[Ação pedida 1]
Responda com base no texto sobre King Krule:
(a) Qual é a faixa introdutória do álbum?
(b) Em que onda musical se insere "The Locomotive"?
(c) Em que instrumentos há solos em "Dum Surfer"?
[Ação pedida 2] Transcreva do texto sobre King Krule o trecho que vai de "O jovem londrino" a "uniforme e insistente.".

[Texto fornecido]
O jovem londrino apropria-se de diversos mundos musicais, gerando um género transcendental que passa pelo Punk Jazz, Trip Hop, Dub, Darkwave, Punk, Jazz Fusion, até ficarmos sem noção exata daquilo que ouvimos, ganhando uma perceção diferente a cada replay. Em “Biscuit Town”, faixa introdutória do álbum, Marshall aventura-se pelo rap jazzístico aliado ao R&B, com um beat uniforme e insistente.

“We all have our evils, we’re told just to keep cool”, desabafa King Krule em “The Locomotive”, numa onda de post-punk experimental. Um single curto, emotivo, com um jogo interessante entre as frases vocais melodicamente descendentes e a guitarra ascendente, e entre uma voz límpida e a rouquidão frustrada de alguém deprimido e obstinado. “The train it now arrives, I plead just take me home, step the gap of minds, he steps the gap of minds”, o comboio espelha algo obscuro, um refúgio deste mundo. “Dum Surfer”, segundo single lançado, apresenta acordes de sétima maior iniciais, reminiscentes dos seus trabalhos anteriores, com uma maturidade empírica. À mistura de solos excecionais ao saxofone e à guitarra, King Krule conta-nos a história de uma noite turbulenta num bar: “he’s mashed, I’m mashed, we’re mashed”.

[Dados fornecidos]
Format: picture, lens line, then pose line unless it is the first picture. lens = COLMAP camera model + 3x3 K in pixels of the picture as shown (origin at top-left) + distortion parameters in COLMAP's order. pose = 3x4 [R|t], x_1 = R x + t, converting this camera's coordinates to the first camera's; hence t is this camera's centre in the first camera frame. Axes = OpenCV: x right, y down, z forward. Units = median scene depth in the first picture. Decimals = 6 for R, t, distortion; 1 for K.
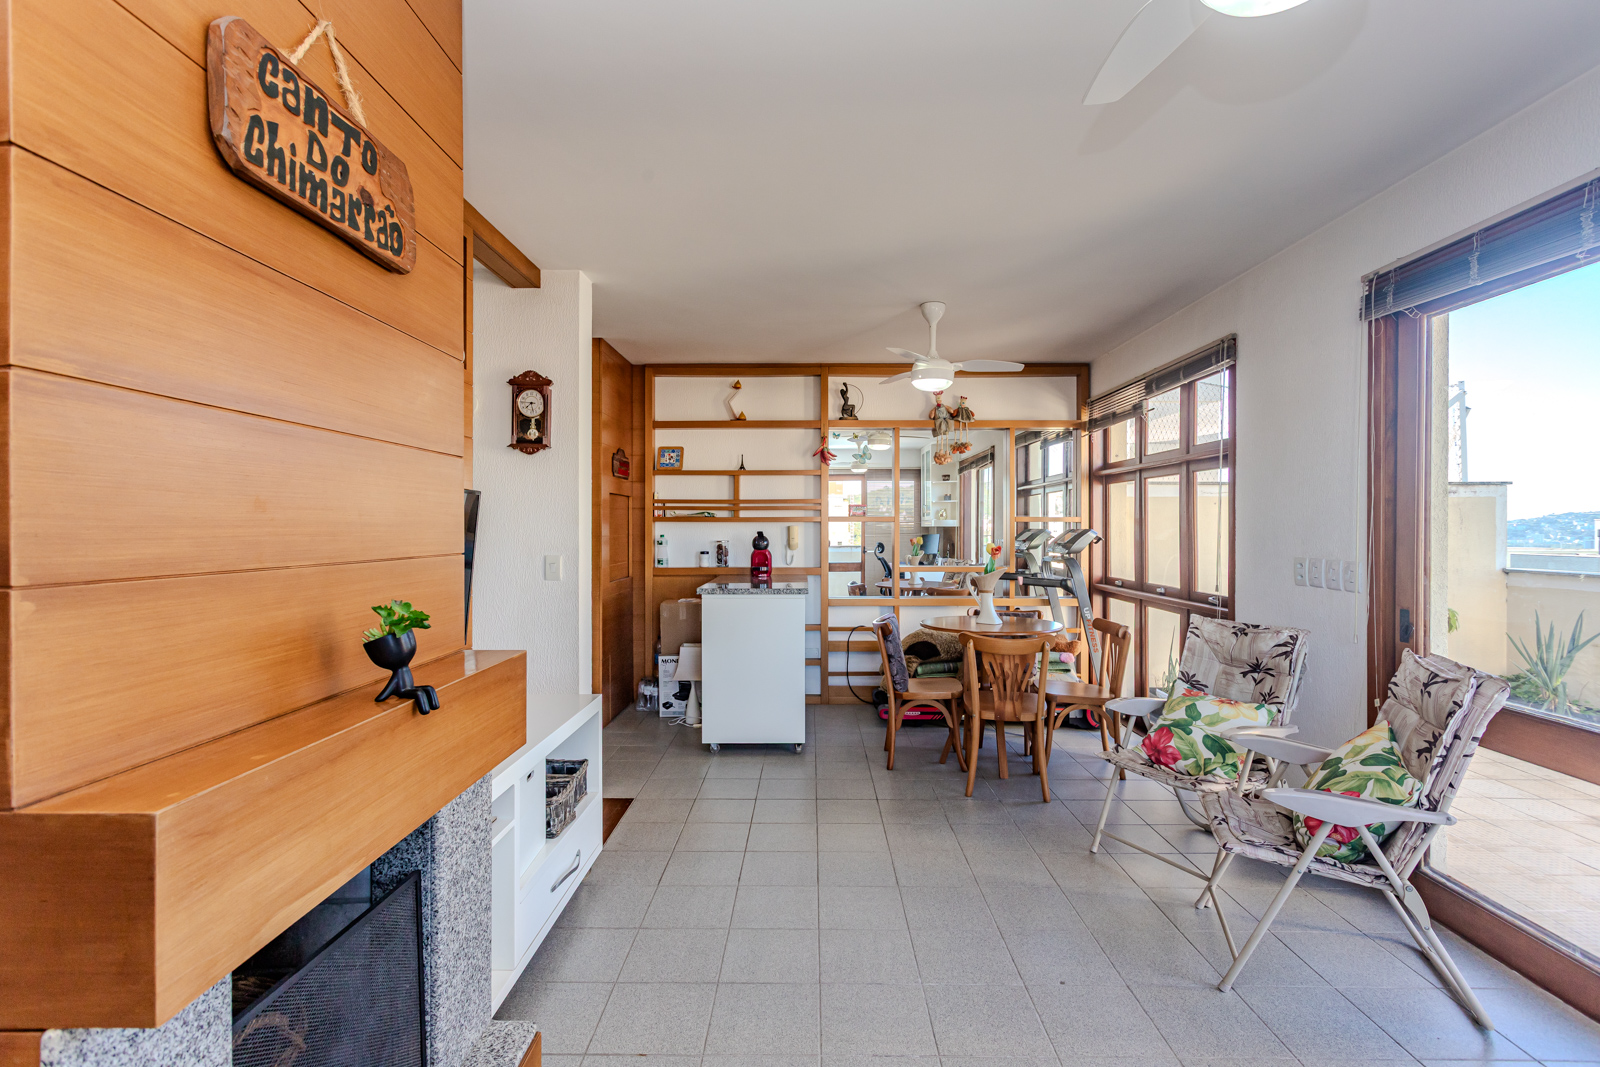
lens RADIAL K [[759.0, 0, 805.0], [0, 759.0, 530.7], [0, 0, 1]] dist [0.001074, 0.002959]
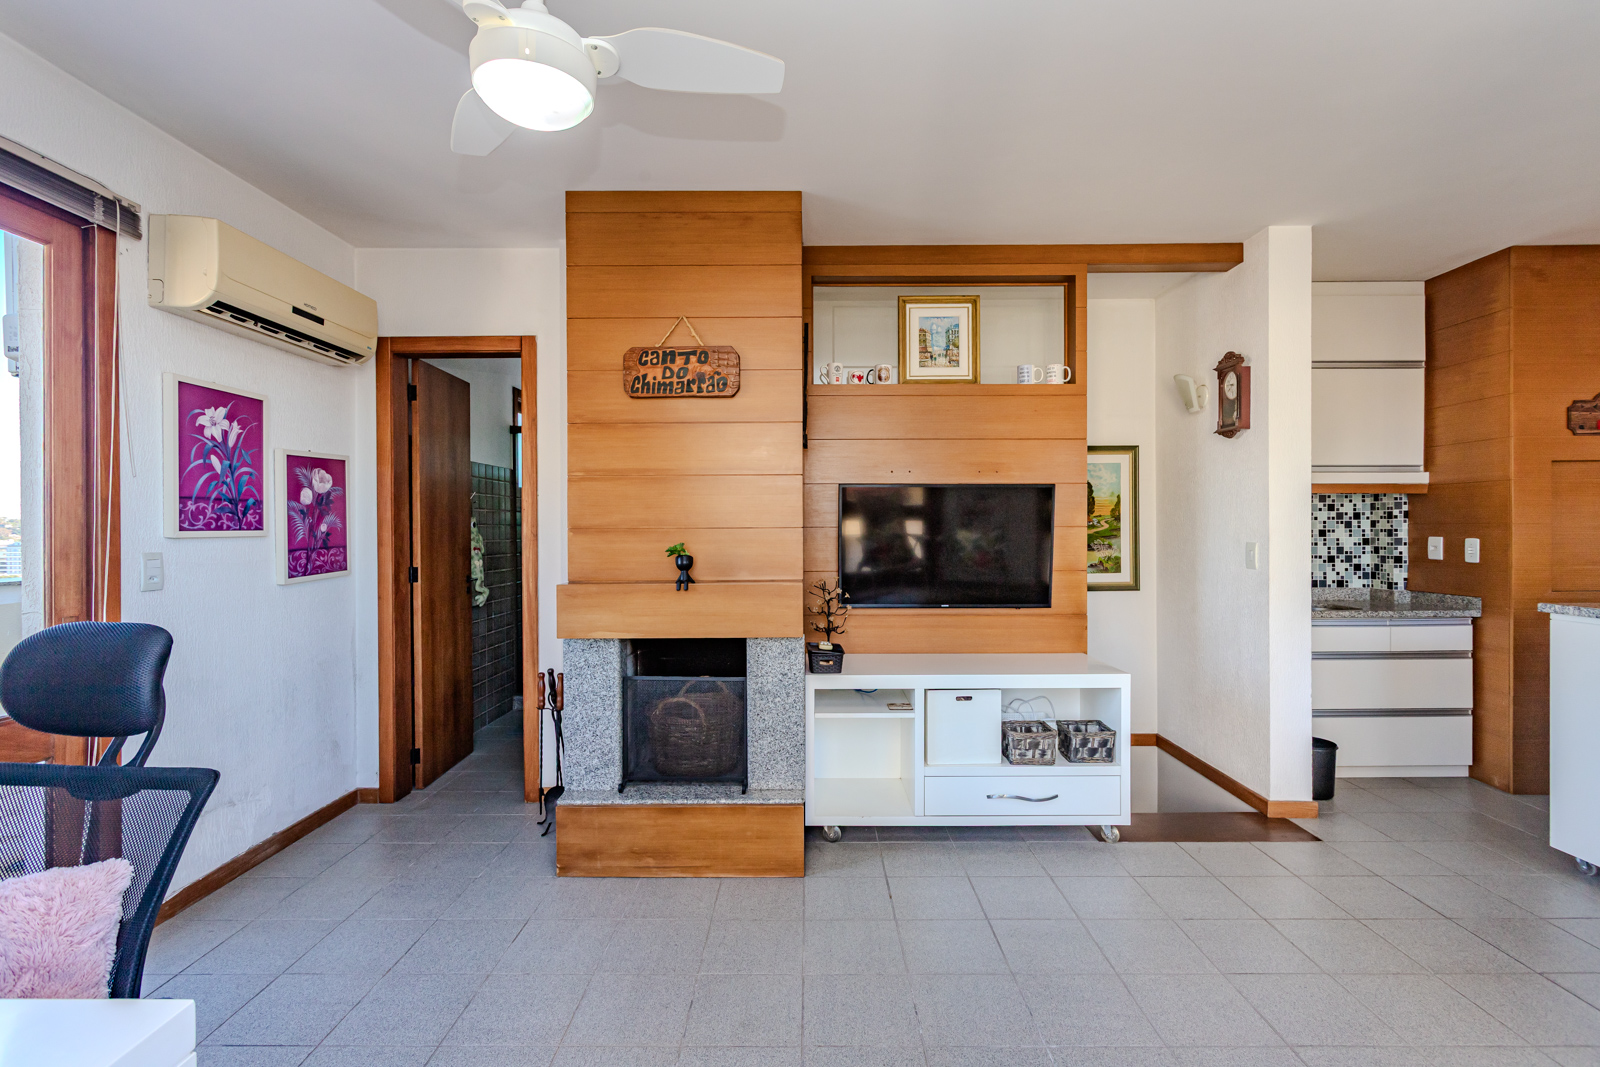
lens RADIAL K [[759.0, 0, 805.7], [0, 759.0, 534.1], [0, 0, 1]] dist [0.001074, 0.002959]
pose [[-0.011625, 0.004255, -0.999923, 0.396222], [0.001456, 0.999990, 0.004238, 0.011385], [0.999931, -0.001406, -0.011631, 0.297774]]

[Área de resposta 1]
(a) "Biscuit Town".
(b) Numa onda de post-punk experimental.
(c) No saxofone e na guitarra.

[Área de resposta 2]
O jovem londrino apropria-se de diversos mundos musicais, gerando um género transcendental que passa pelo Punk Jazz, Trip Hop, Dub, Darkwave, Punk, Jazz Fusion, até ficarmos sem noção exata daquilo que ouvimos, ganhando uma perceção diferente a cada replay. Em “Biscuit Town”, faixa introdutória do álbum, Marshall aventura-se pelo rap jazzístico aliado ao R&B, com um beat uniforme e insistente.